07 June 2008

Interactive proofs

After a series of ego-enhancing posts it's time to get back to something better. I've read on the bus a popular paper by László Lovász. It must be shared.

Why read this. You could go ahead an read the paper I link to. Or you could continue reading this. This post contains the same ideas, is shorter, and is targeted to a (good) working programmer.

Factoring. Can you factor the integer 15? It's 3\times5. OK, that was easy. But I bet you'll find it harder to factor 2458520708919619073142040881007027206573813634042770527212029117113260478602067483 even if I tell you that it has exactly two prime factors. No one knows how to factor numbers efficiently. Yet, if I tell you that one factor is 6348726349827463298746322987643379 you can probably quickly verify that this factor is prime and figure out the other prime factor (by division). You can now even come up with a similar problem yourself, after you observe that primes are dense.

Electronic envelope. Lovász considers a scenario involving two people playing chess, Alice and Bob. It gets late and they must interrupt the game when Alice is about to announce her move. She doesn't want Bob to think about his move all night. So she wants to tell Bob her move now but put it in an envelope that Bob will be able to open only in the morning when she gives him the key. The solution is simple: Encode the move as a four digit number, find a big prime that begins with those digits, multiply it by an even bigger prime, and tell Bob the answer. Then Bob, in principle, could factor the number and look at the first four digits of the smaller prime. Fortunately, that's too much work for one night.

Hamiltonian cycle. Finding a Hamiltonian cycle in a graph is another hard problem, and we'll use it to illustrate even more magic.

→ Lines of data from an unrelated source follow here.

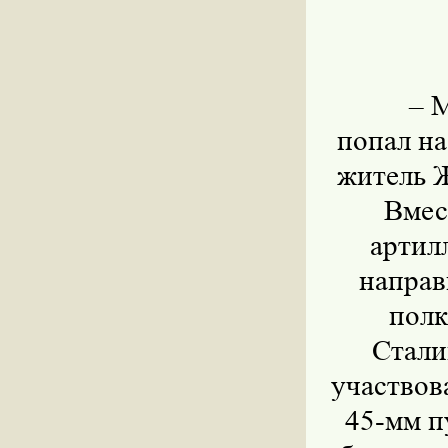
–
М
попал на
житель 
Вмес
артил
направ
полк
Стали
участвов
45-мм п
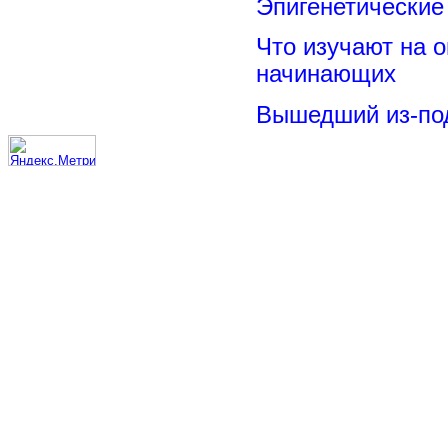
Эпигенетические
Что изучают на о
начинающих
Вышедший из-под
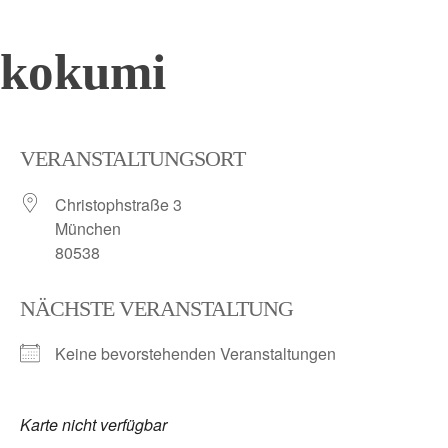
Skip
kokumi
to
content
VERANSTALTUNGSORT
Christophstraße 3
München
80538
NÄCHSTE VERANSTALTUNG
Keine bevorstehenden Veranstaltungen
Karte nicht verfügbar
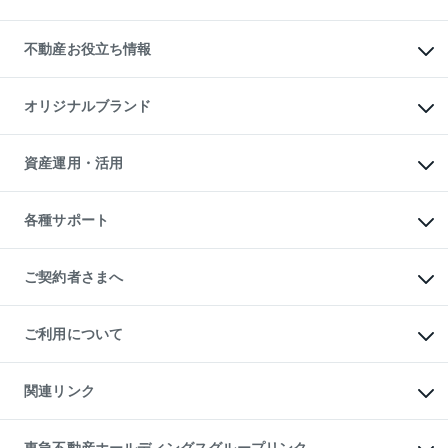
売却ガイド
賃貸管理プラン
English
繁体中文
簡体中文
リロケーションについて
投資用不動産
貸すときの流れ
事業用不動産
不動産お役立ち情報
貸すガイド
マンション投資
投資用マンション
不動産AIアドバイザー Tellus Talk
マンション一棟
マンションライブラリー
オリジナルブランド
アパート経営
人気マンションランキング
アパート投資用物件
暮らしに役立つ不動産メディア

収益物件
当社売主リノベーションマンション
「Lnote」
ビル購入（ビル一棟）
一棟リノベーションマンション

資産運用・活用
不動産相場・不動産価格情報
投資用不動産の売却査定
L`GENTE（ルジェンテ）
不動産売却FAQ
事業用不動産の売却査定
区分リノベーションマンション

不動産コラム・ニュース
等価交換事業
海外不動産
Lideas（リディアス）
不動産用語集
不動産M&A
各種サポート
投資用一棟レジデンスWELL

不動産なんでもネット相談室
アセットマネジメント・出資
SQUARE（ウェルスクエア）
住まいの税金
不動産小口投資

シニア向けサポート
物件一括検索（購入＆賃貸）
LEGACIA（レガシア）
相続サポート
ご契約者さまへ
リフォームサポート
ご契約者さまサポートメニュー
ご紹介・再契約特典
ご利用について
入居者様専用-各種ご案内（賃貸）
東急こすもす会「こすもすWeb」
本人確認に関するお客様へのお願い
金融商品取引について
関連リンク
東急リバブル ソーシャルメディアポリシー
ご意見・お問い合わせ（金融商品取引専用の相談・お問い合わせ窓口）
すまいValue
保険募集におけるプライバシー・ポリシー
これからご結婚される方に東急百貨店のブライダルクラブ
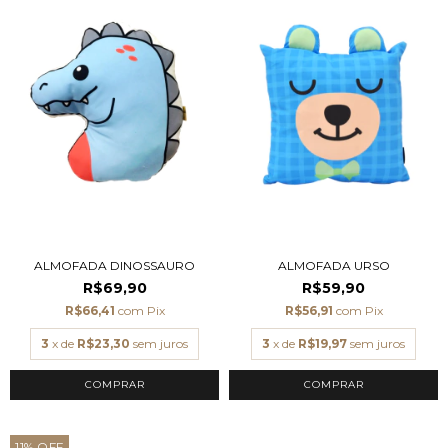
ALMOFADA DINOSSAURO
ALMOFADA URSO
R$69,90
R$59,90
R$66,41
com
Pix
R$56,91
com
Pix
3
x de
R$23,30
sem juros
3
x de
R$19,97
sem juros
COMPRAR
COMPRAR
11
%
OFF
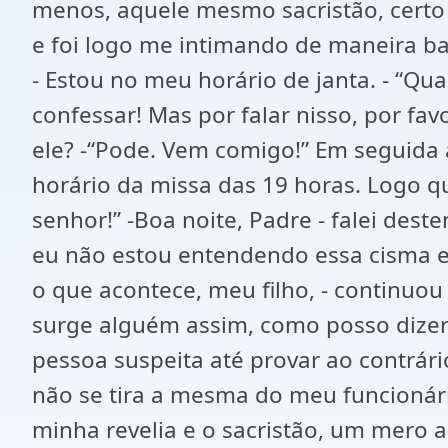
menos, aquele mesmo sacristão, certo
e foi logo me intimando de maneira bas
- Estou no meu horário de janta. - “Qu
confessar! Mas por falar nisso, por fav
ele? -“Pode. Vem comigo!” Em seguida 
horário da missa das 19 horas. Logo qu
senhor!” -Boa noite, Padre - falei des
eu não estou entendendo essa cisma e 
o que acontece, meu filho, - continuou 
surge alguém assim, como posso dizer
pessoa suspeita até provar ao contrár
não se tira a mesma do meu funcionári
minha revelia e o sacristão, um mero a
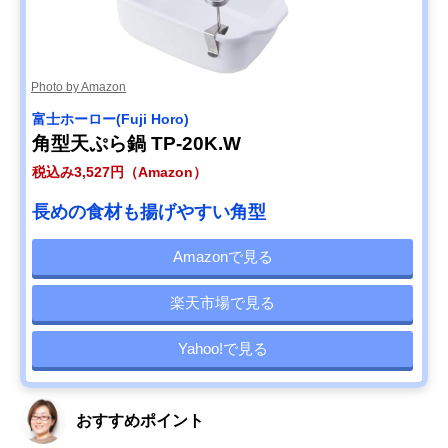
Photo by Amazon
‎富士ホーロー(Fuji Horo)
角型天ぷら鍋 TP-20K.W
税込み3,527円（Amazon）
長めの食材も揚げやすい角型
Amazonで見る
楽天市場で見る
Yahoo!で見る
おすすめポイント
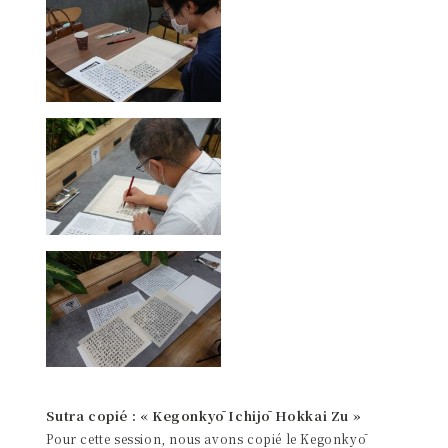
Sutra copié : « Kegonkyō Ichijō Hokkai Zu »
Pour cette session, nous avons copié le Kegonkyō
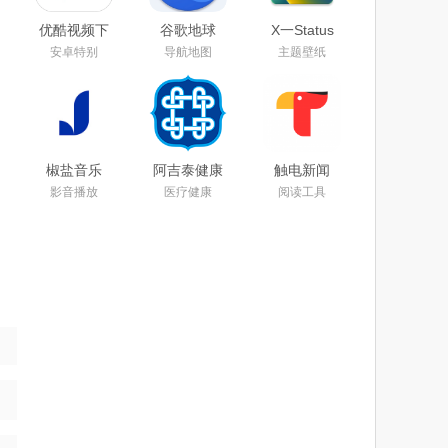
优酷视频下
谷歌地球
X一Status
载安装官方
app下载手
app官方安
安卓特别
导航地图
主题壁纸
免费下载
机版2025安
卓最新版本
2025
卓版中文最
下载安装
新免费版
椒盐音乐
阿吉泰健康
触电新闻
app手机版
课堂下载
APP官方下
影音播放
医疗健康
阅读工具
下载2025最
app官方版
载安卓版
新版本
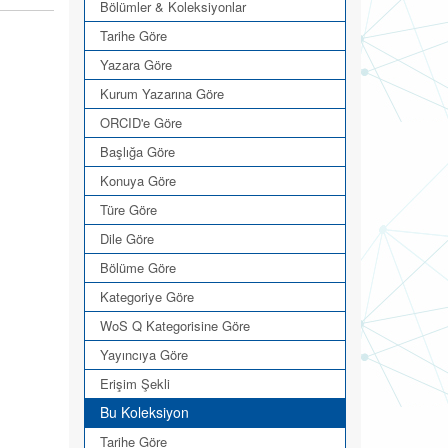
Bölümler & Koleksiyonlar
Tarihe Göre
Yazara Göre
Kurum Yazarına Göre
ORCID'e Göre
Başlığa Göre
Konuya Göre
Türe Göre
Dile Göre
Bölüme Göre
Kategoriye Göre
WoS Q Kategorisine Göre
Yayıncıya Göre
Erişim Şekli
Bu Koleksiyon
Tarihe Göre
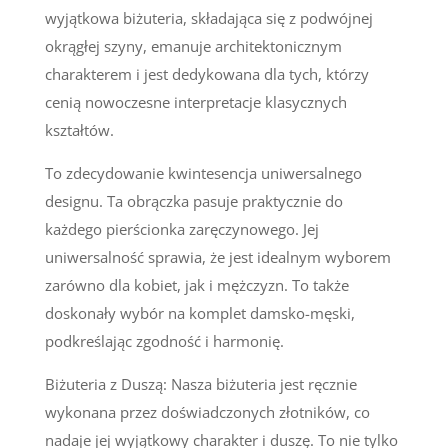
wyjątkowa biżuteria, składająca się z podwójnej
okrągłej szyny, emanuje architektonicznym
charakterem i jest dedykowana dla tych, którzy
cenią nowoczesne interpretacje klasycznych
kształtów.
To zdecydowanie kwintesencja uniwersalnego
designu. Ta obrączka pasuje praktycznie do
każdego pierścionka zaręczynowego. Jej
uniwersalność sprawia, że jest idealnym wyborem
zarówno dla kobiet, jak i mężczyzn. To także
doskonały wybór na komplet damsko-męski,
podkreślając zgodność i harmonię.
Biżuteria z Duszą: Nasza biżuteria jest ręcznie
wykonana przez doświadczonych złotników, co
nadaje jej wyjątkowy charakter i duszę. To nie tylko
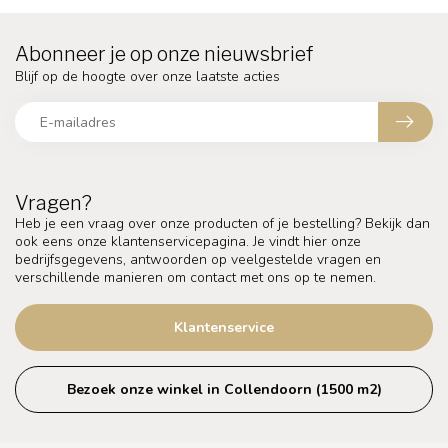
Abonneer je op onze nieuwsbrief
Blijf op de hoogte over onze laatste acties
Vragen?
Heb je een vraag over onze producten of je bestelling? Bekijk dan
ook eens onze klantenservicepagina. Je vindt hier onze
bedrijfsgegevens, antwoorden op veelgestelde vragen en
verschillende manieren om contact met ons op te nemen.
Klantenservice
Bezoek onze winkel in Collendoorn (1500 m2)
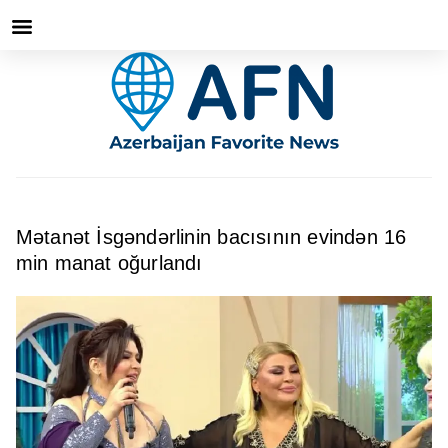
Mətanət İsgəndərlinin bacısının evindən 16
min manat oğurlandı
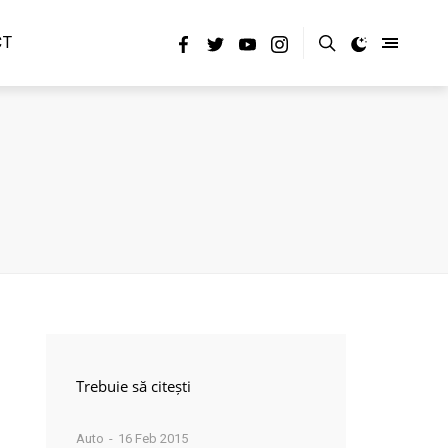
CT
Trebuie să citești
Auto
16 Feb 2015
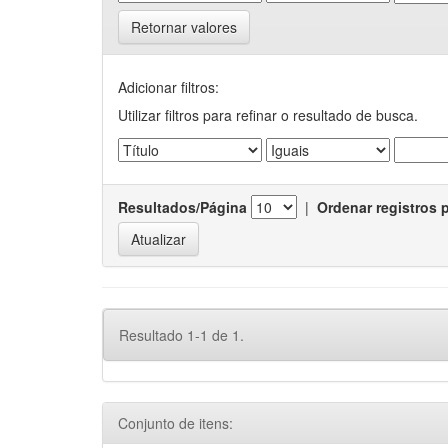
Retornar valores
Adicionar filtros:
Utilizar filtros para refinar o resultado de busca.
Resultados/Página
|
Ordenar registros 
Resultado 1-1 de 1.
Conjunto de itens:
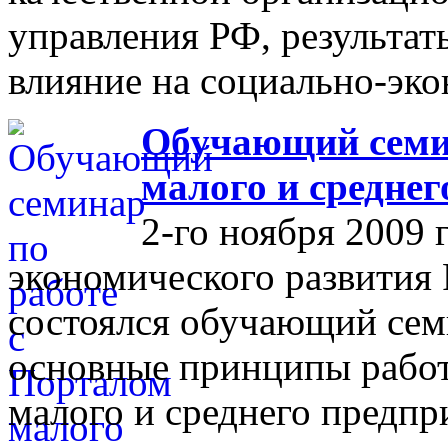
управления РФ, результат
влияние на социально-эко
Обучающий семин
малого и средне
2-го ноября 2009 
экономического развития
состоялся обучающий сем
основные принципы работ
малого и среднего предпр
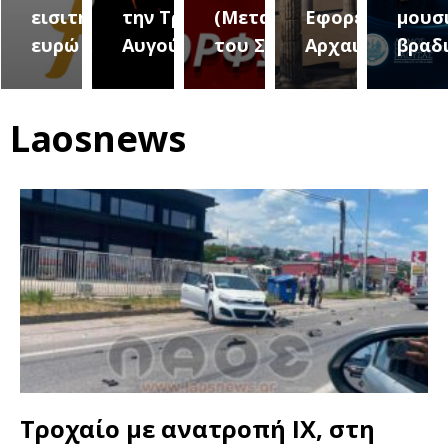
τήτων
εισιτήριο 2
την Τρίτη 18
(Μεταμόρφωση
Εφορεία
μουσ
ήμου
ευρώ
Αυγούστου
του Σωτήρος)
Αρχαιοτήτων
βραδ
Laosnews
Τροχαίο με ανατροπή ΙΧ, στη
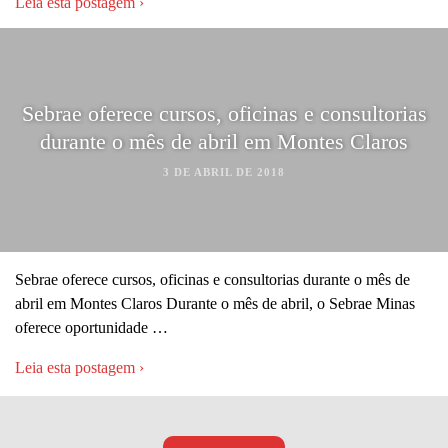
Leia esta postagem ›
Sebrae oferece cursos, oficinas e consultorias
durante o mês de abril em Montes Claros
3 DE ABRIL DE 2018
Sebrae oferece cursos, oficinas e consultorias durante o mês de
abril em Montes Claros Durante o mês de abril, o Sebrae Minas
oferece oportunidade …
Leia esta postagem ›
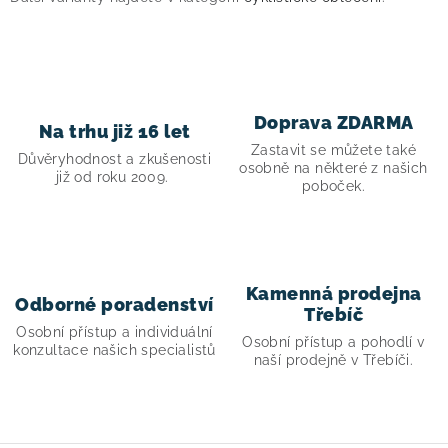
d
a
c
í
p
Doprava ZDARMA
Na trhu již 16 let
r
Zastavit se můžete také
v
Důvěryhodnost a zkušenosti
osobně na některé z našich
již od roku 2009.
k
poboček.
y
v
ý
p
Kamenná prodejna
Odborné poradenství
i
Třebíč
Osobní přístup a individuální
s
Osobní přístup a pohodlí v
konzultace našich specialistů
naší prodejně v Třebíči.
u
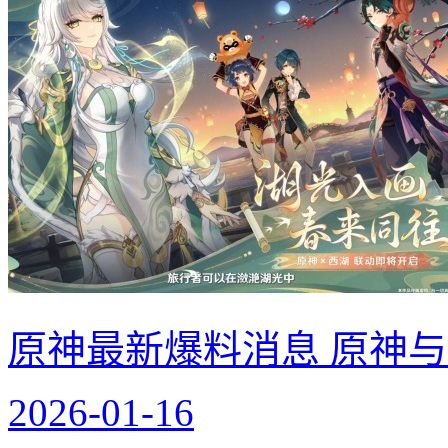
原神最新爆料消息 原神
2026-01-16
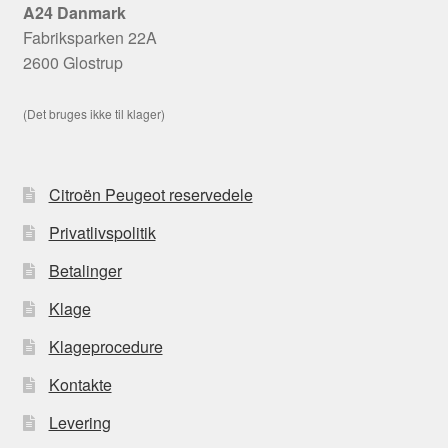
A24 Danmark
Fabriksparken 22A
2600 Glostrup
(Det bruges ikke til klager)
Citroën Peugeot reservedele
Privatlivspolitik
Betalinger
Klage
Klageprocedure
Kontakte
Levering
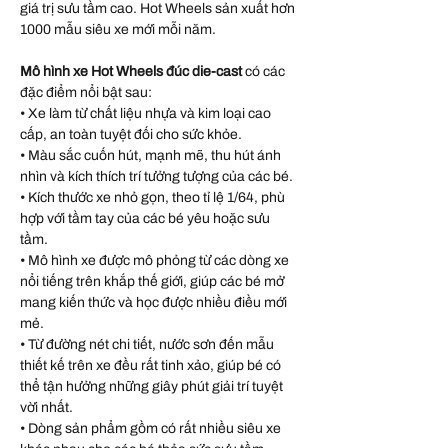
giá trị sưu tầm cao. Hot Wheels sản xuất hơn
1000 mẫu siêu xe mới mỗi năm.
Mô hình xe Hot Wheels đúc die-cast
có các
đặc điểm nổi bật sau:
• Xe làm từ chất liệu nhựa và kim loại cao
cấp, an toàn tuyệt đối cho sức khỏe.
• Màu sắc cuốn hút, mạnh mẽ, thu hút ánh
nhìn và kích thích trí tưởng tượng của các bé.
• Kích thước xe nhỏ gọn, theo tỉ lệ 1/64, phù
hợp với tầm tay của các bé yêu hoặc sưu
tầm.
• Mô hình xe được mô phỏng từ các dòng xe
nổi tiếng trên khắp thế giới, giúp các bé mở
mang kiến thức và học được nhiều điều mới
mẻ.
• Từ đường nét chi tiết, nước sơn đến mẫu
thiết kế trên xe đều rất tinh xảo, giúp bé có
thể tận hưởng những giây phút giải trí tuyệt
vời nhất.
• Dòng sản phẩm gồm có rất nhiều siêu xe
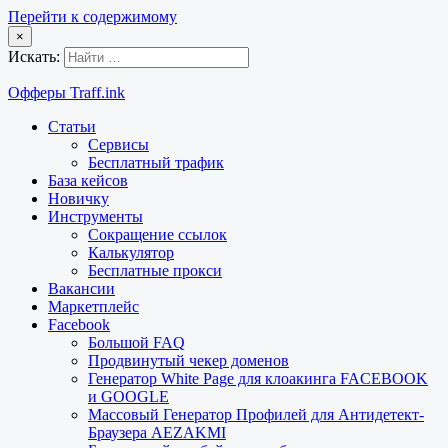
Перейти к содержимому
×
Искать:
Офферы Traff.ink
Статьи
Сервисы
Бесплатный трафик
База кейсов
Новичку
Инструменты
Сокращение ссылок
Калькулятор
Бесплатные прокси
Вакансии
Маркетплейс
Facebook
Большой FAQ
Продвинутый чекер доменов
Генератор White Page для клоакинга FACEBOOK
и GOOGLE
Массовый Генератор Профилей для Антидетект-
Браузера AEZAKMI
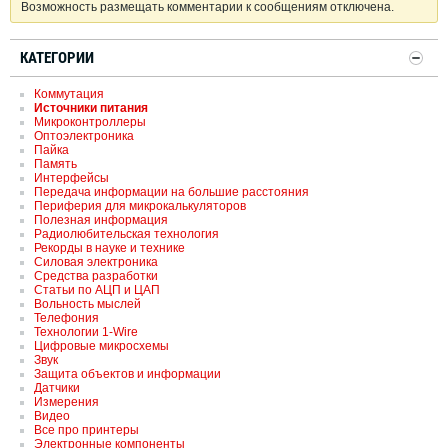
Возможность размещать комментарии к сообщениям отключена.
КАТЕГОРИИ
Коммутация
Источники питания
Микроконтроллеры
Оптоэлектроника
Пайка
Память
Интерфейсы
Передача информации на большие расстояния
Периферия для микрокалькуляторов
Полезная информация
Радиолюбительская технология
Рекорды в науке и технике
Силовая электроника
Средства разработки
Статьи по АЦП и ЦАП
Вольность мыслей
Телефония
Технологии 1-Wire
Цифровые микросхемы
Звук
Защита объектов и информации
Датчики
Измерения
Видео
Все про принтеры
Электронные компоненты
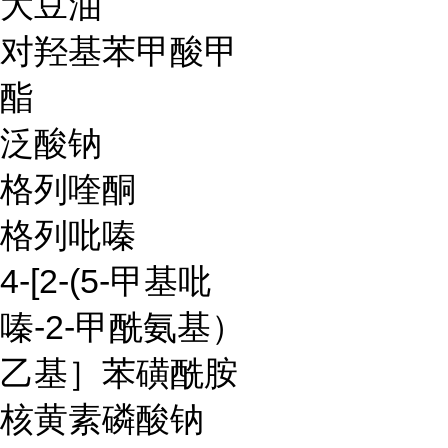
大豆油
对羟基苯甲酸甲
酯
泛酸钠
格列喹酮
格列吡嗪
4-[2-(5-甲基吡
嗪-2-甲酰氨基）
乙基］苯磺酰胺
核黄素磷酸钠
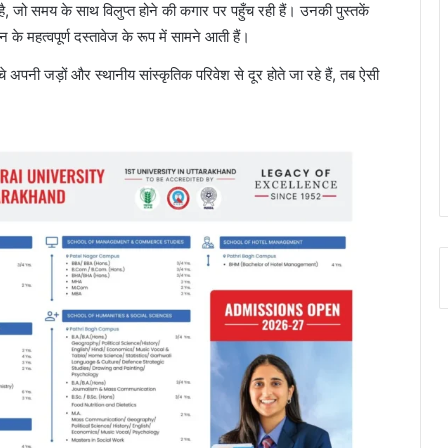
, जो समय के साथ विलुप्त होने की कगार पर पहुँच रही हैं। उनकी पुस्तकें
 महत्वपूर्ण दस्तावेज के रूप में सामने आती हैं।
चे अपनी जड़ों और स्थानीय सांस्कृतिक परिवेश से दूर होते जा रहे हैं, तब ऐसी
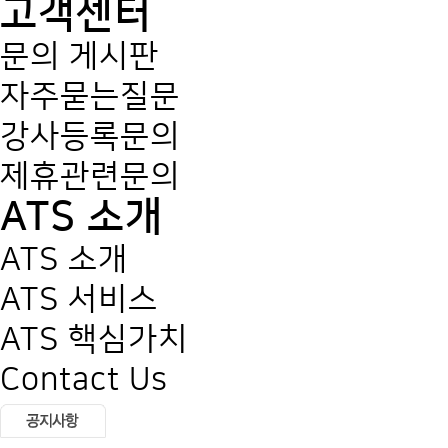
고객센터
문의 게시판
자주묻는질문
강사등록문의
제휴관련문의
ATS 소개
ATS 소개
ATS 서비스
ATS 핵심가치
Contact Us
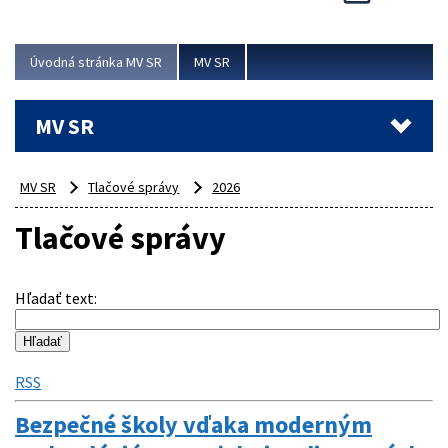
Viac
Úvodná stránka MV SR
MV SR
MV SR
MV SR
Tlačové správy
2026
Tlačové správy
Hľadať text
:
RSS
Bezpečné školy vďaka moderným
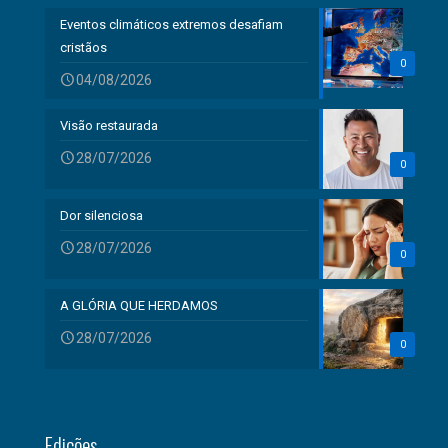
Eventos climáticos extremos desafiam
cristãos
0
04/08/2026
Visão restaurada
28/07/2026
0
Dor silenciosa
28/07/2026
0
A GLÓRIA QUE HERDAMOS
28/07/2026
0
Edições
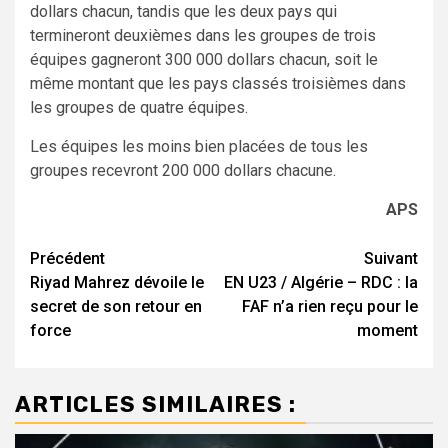
dollars chacun, tandis que les deux pays qui
termineront deuxièmes dans les groupes de trois
équipes gagneront 300 000 dollars chacun, soit le
même montant que les pays classés troisièmes dans
les groupes de quatre équipes.
Les équipes les moins bien placées de tous les
groupes recevront 200 000 dollars chacune.
APS
Navigation
Précédent
Suivant
Riyad Mahrez dévoile le
EN U23 / Algérie – RDC : la
d’article
secret de son retour en
FAF n’a rien reçu pour le
force
moment
ARTICLES SIMILAIRES :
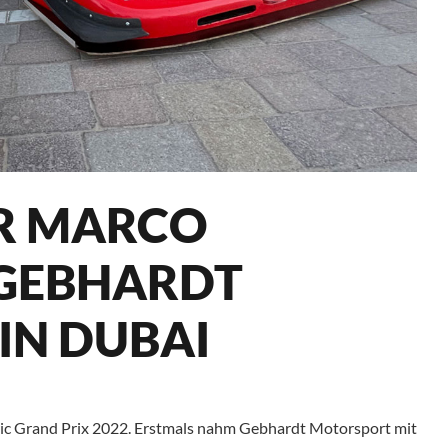
ÜR MARCO
GEBHARDT
IN DUBAI
ric Grand Prix 2022. Erstmals nahm Gebhardt Motorsport mit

Never tell your password. Really. Not even to a server to which you want to prove that you know the password. Suppose your password is a permutation of the first 1000 nonnegative integers. If two numbers are adjacent in your permutation then add the pair to an edge list. Then add more edges to the list to get a description of a bigger graph, in which your password describes a Hamiltonian cycle. Then your job is to convince the server that you know a Hamiltonian cycle in the graph (which both you and the server know) without leaking any information. Here's how it works. You choose a random permutation and apply it to your first 1000 nonnegative integers. You write down a shuffled an edge list that uses these relabeled nodes but otherwise describes the same reference graph and append at the end the permutation. You encode each edge as a big prime and also the permutation. You multiply all these big primes by other random even bigger primes and you send the resulting list to the server. Then the server asks, with equal probability, one of: (1) can you give me all the keys? or (2) can you tell me which edges are in the Hamiltonian cycle and give me the keys to those? When you answer the server will see either (1) the whole graph given in a relabeled form and the permutation describing the relabeling or (2) a cycle given using some unknown relabeling, which presumably would be a Hamiltonian cycle in the whole graph. Of course, you may get lucky even if you don't know a Hamiltonian cycle. But if you repeat this process 100 times and you can consistently answer the server's questions then, well, you just proved interactively and with zero-knowledge leaking that you know the password!

Edit. Replaced "Hamiltonian path" by "Hamiltonian cycle".